# Beware of Bellhaven in Bellingham



## rayengle (Jun 30, 2006)

We recently chartered a 36' trawler from Bellhaven Yacht Charters in Bellingham. The yacht was filthy. We were delayed by 1/2 day in picking up the boat because the owners were still on board. Had to return a day early because of transmission problems. Requested a refund but got a song and dance and no refund. Do not recommend them for San Juans or Pacific Northwest chartering.


----------



## davefromoregon (Dec 19, 2010)

Anyone have any recent experiences with these guys? The posts are from 2006 so things tend to change


----------



## CharlieCobra (May 23, 2006)

For a motor yacht, ya might try Parr. I also know of a Valiant 40 that'll be up for charter this Spring.


----------



## davefromoregon (Dec 19, 2010)

CharlieCobra said:


> For a motor yacht, ya might try Parr. I also know of a Valiant 40 that'll be up for charter this Spring.


I am interested in going in the fall so I would like to know more about this boat.


----------



## CharlieCobra (May 23, 2006)

It's a 1976 Valiant 40 that has been refitted nicely.

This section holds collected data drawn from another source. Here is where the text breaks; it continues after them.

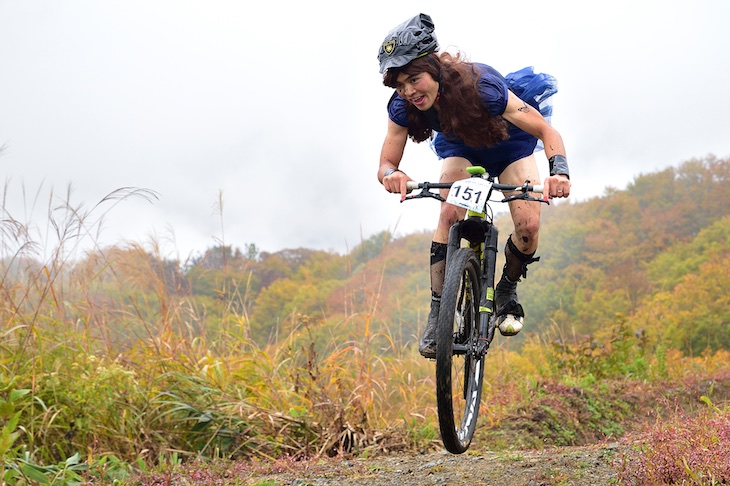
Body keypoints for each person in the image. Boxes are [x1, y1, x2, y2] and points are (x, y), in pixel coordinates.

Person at [376, 13, 571, 358]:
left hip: (510, 145)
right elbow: (387, 163)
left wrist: (559, 172)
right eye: (399, 85)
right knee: (449, 213)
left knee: (528, 224)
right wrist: (393, 174)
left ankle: (507, 288)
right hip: (462, 147)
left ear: (434, 68)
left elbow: (545, 131)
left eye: (414, 79)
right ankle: (438, 314)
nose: (408, 91)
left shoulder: (482, 87)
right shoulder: (403, 106)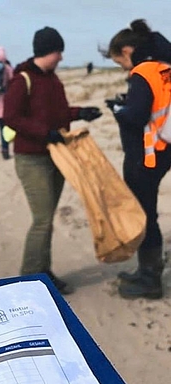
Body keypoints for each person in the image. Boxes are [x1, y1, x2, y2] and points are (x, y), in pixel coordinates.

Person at [2, 26, 102, 295]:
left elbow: (57, 113)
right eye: (58, 51)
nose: (61, 57)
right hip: (31, 158)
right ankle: (29, 280)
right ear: (47, 51)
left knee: (47, 217)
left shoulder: (53, 80)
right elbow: (10, 117)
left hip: (57, 156)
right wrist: (44, 133)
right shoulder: (22, 79)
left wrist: (81, 112)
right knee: (43, 219)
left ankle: (43, 272)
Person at [102, 19, 171, 299]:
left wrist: (118, 109)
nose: (123, 67)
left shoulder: (142, 72)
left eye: (120, 61)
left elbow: (137, 115)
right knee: (148, 212)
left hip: (146, 155)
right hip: (164, 150)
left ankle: (149, 278)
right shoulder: (164, 67)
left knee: (144, 215)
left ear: (127, 50)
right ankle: (148, 270)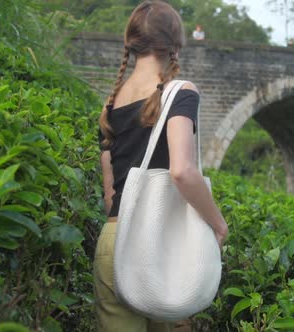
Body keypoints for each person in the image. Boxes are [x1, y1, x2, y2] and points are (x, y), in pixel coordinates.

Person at [94, 1, 228, 331]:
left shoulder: (110, 104)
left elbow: (110, 194)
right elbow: (182, 171)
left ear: (132, 41)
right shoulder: (181, 93)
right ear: (175, 44)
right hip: (159, 245)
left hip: (113, 241)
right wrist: (218, 224)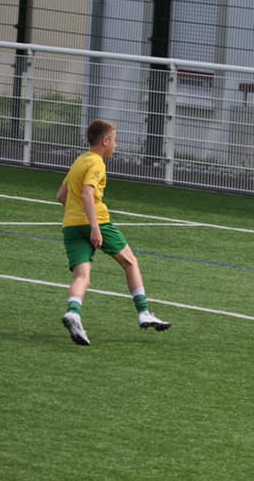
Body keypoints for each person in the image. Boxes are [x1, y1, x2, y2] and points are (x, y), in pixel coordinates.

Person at [58, 119, 171, 346]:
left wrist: (77, 215)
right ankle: (144, 312)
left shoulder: (78, 161)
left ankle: (74, 312)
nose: (116, 146)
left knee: (82, 277)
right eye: (115, 141)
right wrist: (94, 226)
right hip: (97, 221)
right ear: (105, 141)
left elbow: (61, 196)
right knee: (130, 262)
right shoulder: (97, 163)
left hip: (70, 226)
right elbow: (88, 193)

We did paint and varnish on her and the owner is installing a new radar while she's hauled for Winter storage. He's on Cruiser Forum as Newt. Nice guy, nice boat. He was with Parr but didn't like the way they failed to clean his boat after her last charter of the season. I don't know if he'll be going to a different company in Spring or chartering the boat himself.


----------